Your assignment - Copy each line of the records below that mentions the word "trend".

Extracted page text data:
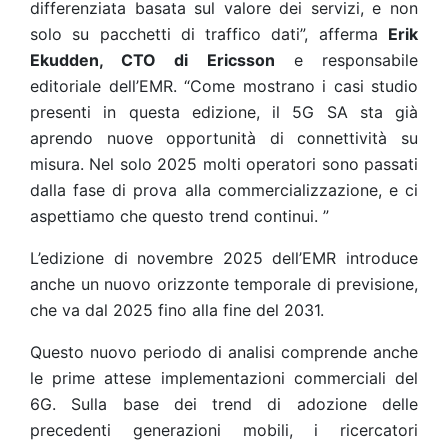
differenziata basata sul valore dei servizi, e non
solo su pacchetti di traffico dati”, afferma
Erik
Ekudden, CTO di Ericsson
e responsabile
editoriale dell’EMR. “Come mostrano i casi studio
presenti in questa edizione, il 5G SA sta già
aprendo nuove opportunità di connettività su
misura. Nel solo 2025 molti operatori sono passati
dalla fase di prova alla commercializzazione, e ci
aspettiamo che questo trend continui
. ”
L’edizione di novembre 2025 dell’EMR introduce
anche un nuovo orizzonte temporale di previsione,
che va dal 2025 fino alla fine del 2031.
Questo nuovo periodo di analisi comprende anche
le prime attese implementazioni commerciali del
6G. Sulla base dei trend di adozione delle
precedenti generazioni mobili, i ricercatori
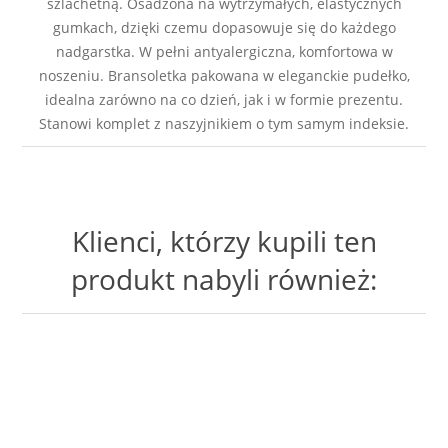
szlachetną. Osadzona na wytrzymałych, elastycznych
gumkach, dzięki czemu dopasowuje się do każdego
nadgarstka. W pełni antyalergiczna, komfortowa w
noszeniu. Bransoletka pakowana w eleganckie pudełko,
idealna zarówno na co dzień, jak i w formie prezentu.
Stanowi komplet z naszyjnikiem o tym samym indeksie.
Klienci, którzy kupili ten
produkt nabyli również:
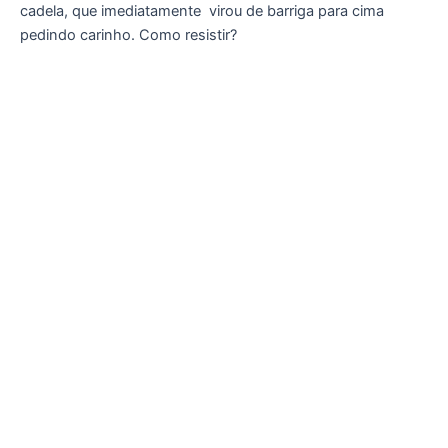
cadela, que imediatamente virou de barriga para cima
pedindo carinho. Como resistir?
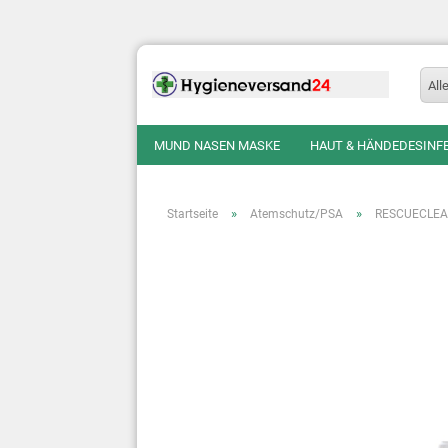
All
MUND NASEN MASKE
HAUT & HÄNDEDESINF
»
»
Startseite
Atemschutz/PSA
RESCUECLEAN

Output below -
aspettiamo che questo trend continui
6G. Sulla base dei trend di adozione delle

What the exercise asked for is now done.